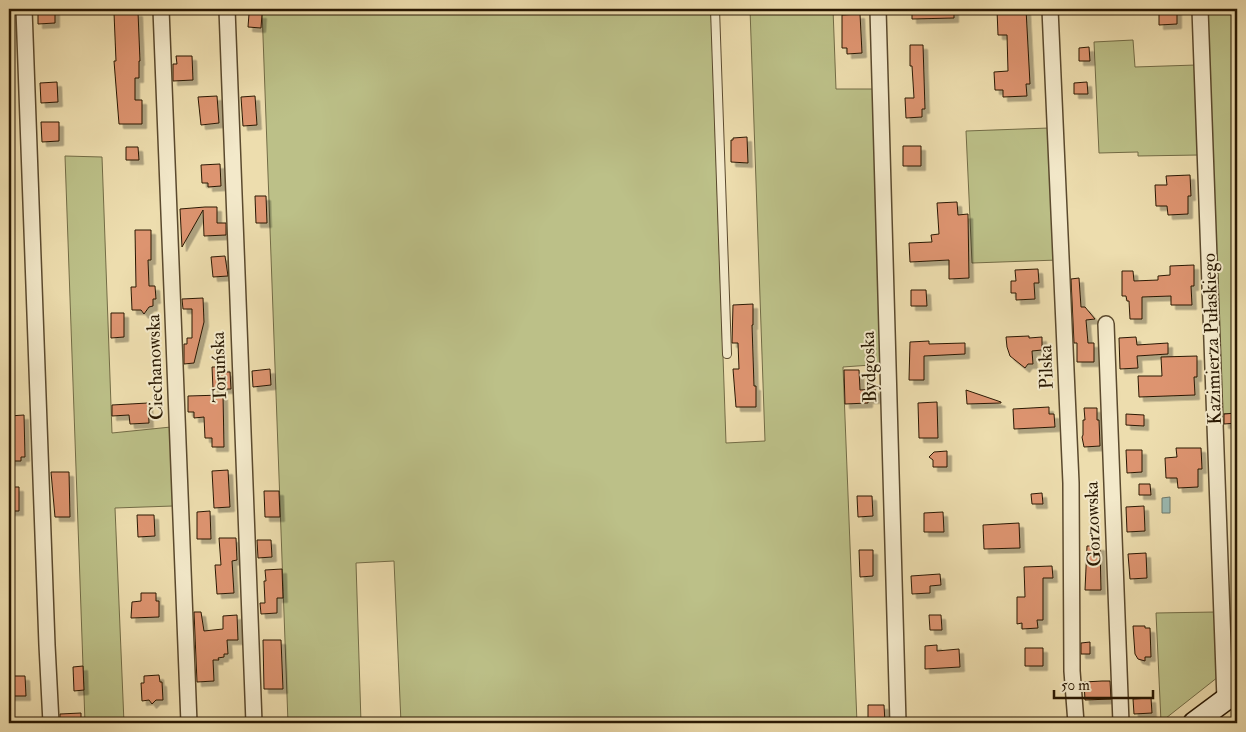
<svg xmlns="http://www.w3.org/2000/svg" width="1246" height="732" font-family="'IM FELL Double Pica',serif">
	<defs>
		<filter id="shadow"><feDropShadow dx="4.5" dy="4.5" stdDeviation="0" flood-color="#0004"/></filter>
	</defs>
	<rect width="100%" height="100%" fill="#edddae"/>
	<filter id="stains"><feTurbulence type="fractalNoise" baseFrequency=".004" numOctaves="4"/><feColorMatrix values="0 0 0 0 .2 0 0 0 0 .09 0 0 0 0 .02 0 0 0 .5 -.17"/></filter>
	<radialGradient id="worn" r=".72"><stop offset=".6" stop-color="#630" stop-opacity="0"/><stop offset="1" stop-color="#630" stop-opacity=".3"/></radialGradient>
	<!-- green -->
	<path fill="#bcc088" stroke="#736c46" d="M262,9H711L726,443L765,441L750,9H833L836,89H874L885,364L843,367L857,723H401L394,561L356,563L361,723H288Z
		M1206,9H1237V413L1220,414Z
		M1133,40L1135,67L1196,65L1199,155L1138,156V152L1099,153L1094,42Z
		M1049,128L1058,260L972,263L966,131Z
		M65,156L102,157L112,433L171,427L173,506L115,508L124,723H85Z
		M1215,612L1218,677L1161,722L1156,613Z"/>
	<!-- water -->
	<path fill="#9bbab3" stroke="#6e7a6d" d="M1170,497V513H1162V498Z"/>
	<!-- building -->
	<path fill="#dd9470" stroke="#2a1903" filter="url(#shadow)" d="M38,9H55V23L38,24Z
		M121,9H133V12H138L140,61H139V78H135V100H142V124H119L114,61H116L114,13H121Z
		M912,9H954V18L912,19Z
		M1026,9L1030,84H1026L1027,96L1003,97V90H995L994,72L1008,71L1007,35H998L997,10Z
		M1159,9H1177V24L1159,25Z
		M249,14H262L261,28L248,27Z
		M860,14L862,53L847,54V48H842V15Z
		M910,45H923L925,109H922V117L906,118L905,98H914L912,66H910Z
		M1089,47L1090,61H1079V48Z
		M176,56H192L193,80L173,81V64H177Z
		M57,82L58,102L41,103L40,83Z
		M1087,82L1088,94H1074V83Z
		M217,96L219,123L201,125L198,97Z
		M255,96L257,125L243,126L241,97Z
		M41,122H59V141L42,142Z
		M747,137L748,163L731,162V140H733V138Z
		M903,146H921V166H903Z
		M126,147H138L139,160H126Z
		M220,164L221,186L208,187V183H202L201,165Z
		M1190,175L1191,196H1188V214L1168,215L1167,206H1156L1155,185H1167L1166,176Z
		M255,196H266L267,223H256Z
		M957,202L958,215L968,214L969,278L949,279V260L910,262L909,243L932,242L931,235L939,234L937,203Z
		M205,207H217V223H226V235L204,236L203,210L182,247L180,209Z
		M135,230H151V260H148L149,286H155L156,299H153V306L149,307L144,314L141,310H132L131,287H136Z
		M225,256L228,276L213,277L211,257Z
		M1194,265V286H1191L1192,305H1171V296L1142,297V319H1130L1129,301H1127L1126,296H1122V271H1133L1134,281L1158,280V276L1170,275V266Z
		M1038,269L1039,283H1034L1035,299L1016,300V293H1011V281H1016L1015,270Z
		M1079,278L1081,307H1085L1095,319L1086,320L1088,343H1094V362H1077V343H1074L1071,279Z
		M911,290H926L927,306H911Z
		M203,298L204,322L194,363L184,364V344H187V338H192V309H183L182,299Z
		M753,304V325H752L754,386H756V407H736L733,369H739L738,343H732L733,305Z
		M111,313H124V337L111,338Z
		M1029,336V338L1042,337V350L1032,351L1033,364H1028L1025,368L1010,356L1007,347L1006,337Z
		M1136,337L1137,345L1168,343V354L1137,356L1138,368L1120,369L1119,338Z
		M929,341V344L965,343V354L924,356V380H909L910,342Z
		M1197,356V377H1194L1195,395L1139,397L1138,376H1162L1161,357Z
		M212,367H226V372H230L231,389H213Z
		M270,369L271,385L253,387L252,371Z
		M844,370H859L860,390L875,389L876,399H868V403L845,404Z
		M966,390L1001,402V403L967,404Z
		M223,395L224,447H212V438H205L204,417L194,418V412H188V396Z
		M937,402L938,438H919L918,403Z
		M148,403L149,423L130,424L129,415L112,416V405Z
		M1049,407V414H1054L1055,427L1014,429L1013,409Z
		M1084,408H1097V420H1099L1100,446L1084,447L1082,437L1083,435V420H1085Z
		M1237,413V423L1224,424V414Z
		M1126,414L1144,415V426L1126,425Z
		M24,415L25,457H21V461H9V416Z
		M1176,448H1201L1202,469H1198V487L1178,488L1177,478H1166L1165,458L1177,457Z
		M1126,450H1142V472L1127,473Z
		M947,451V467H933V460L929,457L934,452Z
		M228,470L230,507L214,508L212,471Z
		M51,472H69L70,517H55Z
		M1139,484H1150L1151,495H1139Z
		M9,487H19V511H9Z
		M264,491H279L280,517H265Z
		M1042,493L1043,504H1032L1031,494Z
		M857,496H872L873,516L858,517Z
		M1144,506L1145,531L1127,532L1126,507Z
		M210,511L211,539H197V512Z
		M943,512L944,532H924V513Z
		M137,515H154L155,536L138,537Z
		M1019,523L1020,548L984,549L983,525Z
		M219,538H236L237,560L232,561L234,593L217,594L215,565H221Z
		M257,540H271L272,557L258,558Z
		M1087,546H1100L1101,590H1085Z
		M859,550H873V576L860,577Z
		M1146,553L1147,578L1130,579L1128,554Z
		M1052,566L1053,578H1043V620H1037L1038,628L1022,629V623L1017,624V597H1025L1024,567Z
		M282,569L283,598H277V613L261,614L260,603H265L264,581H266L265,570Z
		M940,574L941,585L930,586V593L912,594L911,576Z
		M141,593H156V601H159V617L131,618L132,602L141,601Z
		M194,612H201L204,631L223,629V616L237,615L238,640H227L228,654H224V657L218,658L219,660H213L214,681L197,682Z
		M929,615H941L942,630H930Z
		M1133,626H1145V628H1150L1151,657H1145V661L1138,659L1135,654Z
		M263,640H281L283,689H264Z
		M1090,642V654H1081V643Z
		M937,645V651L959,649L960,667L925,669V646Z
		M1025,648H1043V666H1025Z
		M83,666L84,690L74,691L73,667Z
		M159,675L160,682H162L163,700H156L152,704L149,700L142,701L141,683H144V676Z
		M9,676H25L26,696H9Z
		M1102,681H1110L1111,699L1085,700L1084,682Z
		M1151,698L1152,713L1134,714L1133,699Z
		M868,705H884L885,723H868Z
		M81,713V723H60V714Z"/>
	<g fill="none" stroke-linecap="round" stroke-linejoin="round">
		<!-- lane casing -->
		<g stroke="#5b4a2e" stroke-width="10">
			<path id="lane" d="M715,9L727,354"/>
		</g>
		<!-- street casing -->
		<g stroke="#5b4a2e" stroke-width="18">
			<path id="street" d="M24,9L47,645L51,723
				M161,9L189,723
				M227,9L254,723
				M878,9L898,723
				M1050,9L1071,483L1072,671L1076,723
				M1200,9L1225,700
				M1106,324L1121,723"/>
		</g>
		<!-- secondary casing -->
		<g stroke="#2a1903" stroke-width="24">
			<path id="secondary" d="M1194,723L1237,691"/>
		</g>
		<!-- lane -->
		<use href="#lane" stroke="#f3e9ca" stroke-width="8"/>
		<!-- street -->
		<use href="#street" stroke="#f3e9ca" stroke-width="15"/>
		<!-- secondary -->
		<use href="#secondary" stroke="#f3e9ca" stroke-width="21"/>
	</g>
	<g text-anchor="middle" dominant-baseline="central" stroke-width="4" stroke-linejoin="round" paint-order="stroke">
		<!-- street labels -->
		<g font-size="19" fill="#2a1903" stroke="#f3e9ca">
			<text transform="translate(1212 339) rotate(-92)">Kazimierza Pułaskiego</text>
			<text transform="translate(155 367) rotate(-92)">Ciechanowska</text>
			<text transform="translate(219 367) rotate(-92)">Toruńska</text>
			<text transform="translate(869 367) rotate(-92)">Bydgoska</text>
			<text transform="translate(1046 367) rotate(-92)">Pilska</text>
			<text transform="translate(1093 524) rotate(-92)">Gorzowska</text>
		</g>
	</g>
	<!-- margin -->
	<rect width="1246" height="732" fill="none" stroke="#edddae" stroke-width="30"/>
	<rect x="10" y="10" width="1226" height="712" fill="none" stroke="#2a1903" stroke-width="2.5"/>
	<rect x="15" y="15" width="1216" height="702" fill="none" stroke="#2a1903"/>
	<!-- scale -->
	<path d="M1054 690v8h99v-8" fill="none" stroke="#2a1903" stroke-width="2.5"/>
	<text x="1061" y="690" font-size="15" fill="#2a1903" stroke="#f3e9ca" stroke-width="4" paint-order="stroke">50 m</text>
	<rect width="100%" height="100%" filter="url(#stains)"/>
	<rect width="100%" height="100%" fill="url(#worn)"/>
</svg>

==

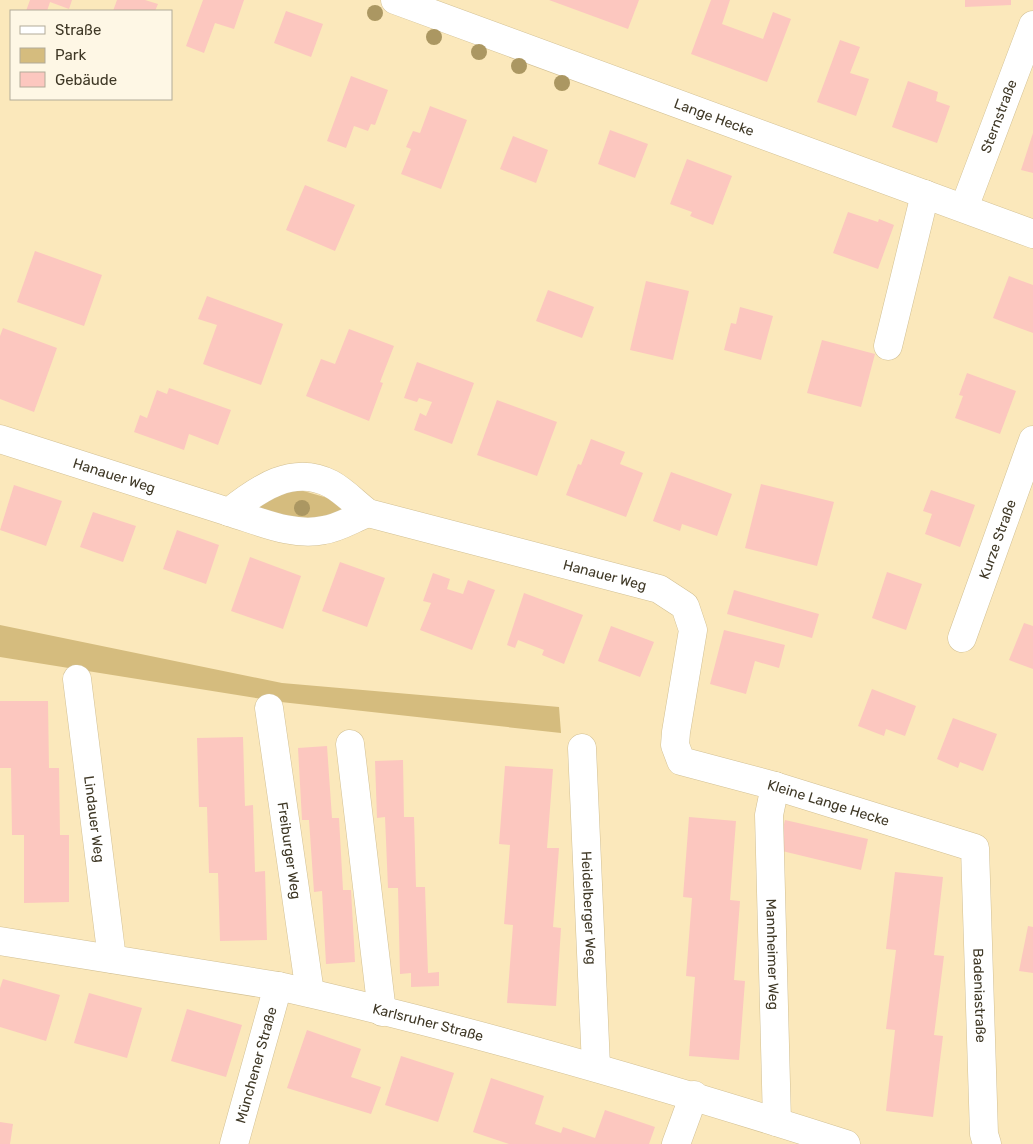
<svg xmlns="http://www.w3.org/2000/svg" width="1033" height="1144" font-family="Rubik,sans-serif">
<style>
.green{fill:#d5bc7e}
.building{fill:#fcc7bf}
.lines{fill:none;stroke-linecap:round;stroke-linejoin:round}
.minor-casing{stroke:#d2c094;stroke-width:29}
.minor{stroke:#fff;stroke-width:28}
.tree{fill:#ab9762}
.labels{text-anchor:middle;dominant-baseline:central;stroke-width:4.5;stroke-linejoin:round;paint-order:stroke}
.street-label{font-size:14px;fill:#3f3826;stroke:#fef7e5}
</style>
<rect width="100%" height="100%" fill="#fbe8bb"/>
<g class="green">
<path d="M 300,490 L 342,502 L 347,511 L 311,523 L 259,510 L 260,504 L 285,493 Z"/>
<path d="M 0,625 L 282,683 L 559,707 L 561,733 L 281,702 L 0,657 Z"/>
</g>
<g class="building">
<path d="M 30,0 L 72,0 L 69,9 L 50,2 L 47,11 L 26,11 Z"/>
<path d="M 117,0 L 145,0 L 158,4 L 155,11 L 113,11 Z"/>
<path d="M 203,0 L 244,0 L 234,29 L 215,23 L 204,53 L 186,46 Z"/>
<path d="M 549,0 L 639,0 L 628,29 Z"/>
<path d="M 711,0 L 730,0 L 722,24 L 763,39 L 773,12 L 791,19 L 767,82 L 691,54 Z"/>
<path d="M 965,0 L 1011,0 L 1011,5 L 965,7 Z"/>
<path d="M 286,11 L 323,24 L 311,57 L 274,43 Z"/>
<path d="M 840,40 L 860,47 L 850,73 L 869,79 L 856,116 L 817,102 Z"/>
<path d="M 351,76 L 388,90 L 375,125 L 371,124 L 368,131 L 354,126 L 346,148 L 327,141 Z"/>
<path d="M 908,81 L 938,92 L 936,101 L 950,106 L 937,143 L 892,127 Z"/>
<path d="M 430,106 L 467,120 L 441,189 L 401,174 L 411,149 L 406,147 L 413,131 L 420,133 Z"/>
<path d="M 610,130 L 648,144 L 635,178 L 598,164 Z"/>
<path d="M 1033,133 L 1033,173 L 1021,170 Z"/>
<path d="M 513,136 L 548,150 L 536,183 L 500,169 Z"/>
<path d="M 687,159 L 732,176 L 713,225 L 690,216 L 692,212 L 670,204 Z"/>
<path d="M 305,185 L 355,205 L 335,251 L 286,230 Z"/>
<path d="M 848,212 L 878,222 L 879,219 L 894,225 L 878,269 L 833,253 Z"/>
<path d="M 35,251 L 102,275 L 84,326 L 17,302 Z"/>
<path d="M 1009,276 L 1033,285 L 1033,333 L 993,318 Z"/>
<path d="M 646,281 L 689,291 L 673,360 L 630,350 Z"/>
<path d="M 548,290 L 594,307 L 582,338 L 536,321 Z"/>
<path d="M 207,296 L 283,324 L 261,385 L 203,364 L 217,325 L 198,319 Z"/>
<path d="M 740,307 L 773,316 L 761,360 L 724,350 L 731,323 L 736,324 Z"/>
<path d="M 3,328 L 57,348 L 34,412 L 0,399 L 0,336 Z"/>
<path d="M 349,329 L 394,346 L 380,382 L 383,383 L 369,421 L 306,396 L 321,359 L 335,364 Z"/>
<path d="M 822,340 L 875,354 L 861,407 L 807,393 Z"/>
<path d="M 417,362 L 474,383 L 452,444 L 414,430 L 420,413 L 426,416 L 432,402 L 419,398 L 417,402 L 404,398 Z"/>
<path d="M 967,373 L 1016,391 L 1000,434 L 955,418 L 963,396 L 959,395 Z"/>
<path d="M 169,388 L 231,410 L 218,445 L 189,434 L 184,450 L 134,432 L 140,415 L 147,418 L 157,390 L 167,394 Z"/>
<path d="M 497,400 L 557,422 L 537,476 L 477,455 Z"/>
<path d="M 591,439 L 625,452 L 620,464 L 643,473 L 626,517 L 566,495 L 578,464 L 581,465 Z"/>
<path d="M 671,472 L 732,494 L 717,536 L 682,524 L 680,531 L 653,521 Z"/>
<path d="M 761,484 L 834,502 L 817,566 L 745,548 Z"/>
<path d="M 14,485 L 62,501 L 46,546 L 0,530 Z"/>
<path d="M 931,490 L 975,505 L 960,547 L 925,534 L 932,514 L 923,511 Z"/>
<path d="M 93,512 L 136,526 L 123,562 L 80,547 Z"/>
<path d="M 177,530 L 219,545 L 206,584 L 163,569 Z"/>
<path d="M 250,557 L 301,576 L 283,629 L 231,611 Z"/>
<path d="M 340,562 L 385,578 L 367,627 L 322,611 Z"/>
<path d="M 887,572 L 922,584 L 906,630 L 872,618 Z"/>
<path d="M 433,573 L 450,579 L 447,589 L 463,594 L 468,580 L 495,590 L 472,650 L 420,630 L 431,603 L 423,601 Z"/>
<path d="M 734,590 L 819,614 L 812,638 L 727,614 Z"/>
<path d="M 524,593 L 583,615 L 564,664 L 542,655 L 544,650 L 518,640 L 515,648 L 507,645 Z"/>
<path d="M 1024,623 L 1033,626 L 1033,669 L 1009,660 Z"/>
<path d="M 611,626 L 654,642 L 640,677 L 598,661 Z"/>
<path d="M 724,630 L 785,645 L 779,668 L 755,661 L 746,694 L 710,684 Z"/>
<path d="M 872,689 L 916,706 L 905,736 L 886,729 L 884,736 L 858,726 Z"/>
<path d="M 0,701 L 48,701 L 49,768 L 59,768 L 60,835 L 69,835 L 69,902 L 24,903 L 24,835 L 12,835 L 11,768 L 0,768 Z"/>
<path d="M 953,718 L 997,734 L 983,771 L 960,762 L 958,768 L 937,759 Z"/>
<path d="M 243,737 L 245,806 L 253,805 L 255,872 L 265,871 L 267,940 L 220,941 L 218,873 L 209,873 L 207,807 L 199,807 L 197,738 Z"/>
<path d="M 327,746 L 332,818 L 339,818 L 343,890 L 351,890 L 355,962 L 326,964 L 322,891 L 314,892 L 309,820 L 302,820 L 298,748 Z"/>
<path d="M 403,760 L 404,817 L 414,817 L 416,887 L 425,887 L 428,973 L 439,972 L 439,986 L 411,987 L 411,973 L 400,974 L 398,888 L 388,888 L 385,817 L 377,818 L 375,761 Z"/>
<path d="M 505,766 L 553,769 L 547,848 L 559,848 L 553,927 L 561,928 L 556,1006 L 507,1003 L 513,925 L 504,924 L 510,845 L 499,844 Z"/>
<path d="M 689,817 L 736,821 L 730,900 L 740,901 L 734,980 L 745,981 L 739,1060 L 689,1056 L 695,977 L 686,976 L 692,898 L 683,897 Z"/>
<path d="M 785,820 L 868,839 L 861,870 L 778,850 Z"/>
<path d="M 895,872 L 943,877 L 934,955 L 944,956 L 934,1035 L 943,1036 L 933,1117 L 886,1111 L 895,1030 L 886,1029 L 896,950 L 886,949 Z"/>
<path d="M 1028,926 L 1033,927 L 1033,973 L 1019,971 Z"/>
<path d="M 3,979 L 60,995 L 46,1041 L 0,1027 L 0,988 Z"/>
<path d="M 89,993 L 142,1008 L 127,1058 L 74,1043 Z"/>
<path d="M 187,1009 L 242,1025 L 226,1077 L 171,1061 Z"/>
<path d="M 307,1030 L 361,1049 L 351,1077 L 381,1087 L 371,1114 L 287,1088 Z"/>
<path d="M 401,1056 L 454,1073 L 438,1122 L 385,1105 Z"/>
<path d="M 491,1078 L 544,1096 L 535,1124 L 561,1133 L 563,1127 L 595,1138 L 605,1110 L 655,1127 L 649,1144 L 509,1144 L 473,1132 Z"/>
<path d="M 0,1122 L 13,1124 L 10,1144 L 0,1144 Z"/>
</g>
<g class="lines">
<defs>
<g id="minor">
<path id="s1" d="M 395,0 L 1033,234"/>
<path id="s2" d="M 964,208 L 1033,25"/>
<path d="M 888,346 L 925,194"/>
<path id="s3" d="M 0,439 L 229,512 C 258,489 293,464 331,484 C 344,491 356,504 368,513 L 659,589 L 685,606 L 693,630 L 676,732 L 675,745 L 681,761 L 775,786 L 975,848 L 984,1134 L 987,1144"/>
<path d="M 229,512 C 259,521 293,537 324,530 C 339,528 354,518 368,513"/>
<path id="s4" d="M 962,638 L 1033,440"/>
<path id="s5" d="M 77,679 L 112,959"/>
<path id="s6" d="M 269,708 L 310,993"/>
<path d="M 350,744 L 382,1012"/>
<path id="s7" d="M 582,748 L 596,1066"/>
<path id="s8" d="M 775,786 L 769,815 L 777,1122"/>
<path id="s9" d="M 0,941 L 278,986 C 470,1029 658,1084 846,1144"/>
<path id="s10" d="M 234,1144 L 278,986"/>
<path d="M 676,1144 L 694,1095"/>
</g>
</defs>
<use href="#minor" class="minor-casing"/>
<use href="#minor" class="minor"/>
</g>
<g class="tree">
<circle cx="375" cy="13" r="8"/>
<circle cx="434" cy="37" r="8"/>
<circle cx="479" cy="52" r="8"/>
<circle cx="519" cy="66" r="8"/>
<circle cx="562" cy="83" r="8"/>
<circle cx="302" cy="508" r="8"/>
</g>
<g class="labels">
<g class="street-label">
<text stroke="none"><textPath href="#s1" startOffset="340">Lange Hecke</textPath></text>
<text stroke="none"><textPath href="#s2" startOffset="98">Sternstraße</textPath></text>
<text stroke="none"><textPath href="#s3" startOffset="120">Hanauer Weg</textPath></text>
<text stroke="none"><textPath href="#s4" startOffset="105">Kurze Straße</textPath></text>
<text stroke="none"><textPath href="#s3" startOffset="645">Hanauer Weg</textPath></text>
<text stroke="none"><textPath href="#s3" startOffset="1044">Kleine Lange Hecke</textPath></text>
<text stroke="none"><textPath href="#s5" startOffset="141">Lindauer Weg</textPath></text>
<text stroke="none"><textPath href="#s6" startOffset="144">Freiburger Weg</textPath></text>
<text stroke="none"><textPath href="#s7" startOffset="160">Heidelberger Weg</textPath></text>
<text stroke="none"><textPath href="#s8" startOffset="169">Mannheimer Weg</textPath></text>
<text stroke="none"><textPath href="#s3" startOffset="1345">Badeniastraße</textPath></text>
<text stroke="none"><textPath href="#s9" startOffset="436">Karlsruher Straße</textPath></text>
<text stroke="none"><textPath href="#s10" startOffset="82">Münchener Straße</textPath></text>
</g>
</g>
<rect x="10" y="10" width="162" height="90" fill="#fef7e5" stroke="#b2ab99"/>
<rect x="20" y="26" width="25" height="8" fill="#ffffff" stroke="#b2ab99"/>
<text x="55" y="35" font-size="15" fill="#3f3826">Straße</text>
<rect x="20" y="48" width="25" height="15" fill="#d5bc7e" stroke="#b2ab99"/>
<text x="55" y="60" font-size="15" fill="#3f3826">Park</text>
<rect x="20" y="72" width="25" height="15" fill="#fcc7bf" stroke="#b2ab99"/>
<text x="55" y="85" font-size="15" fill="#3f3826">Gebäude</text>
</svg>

■ **Aim of the task**: Of the lines above, copy each that contains "worn".

■ **Exercise answer**:
	<radialGradient id="worn" r=".72"><stop offset=".6" stop-color="#630" stop-opacity="0"/><stop offset="1" stop-color="#630" stop-opacity=".3"/></radialGradient>
	<rect width="100%" height="100%" fill="url(#worn)"/>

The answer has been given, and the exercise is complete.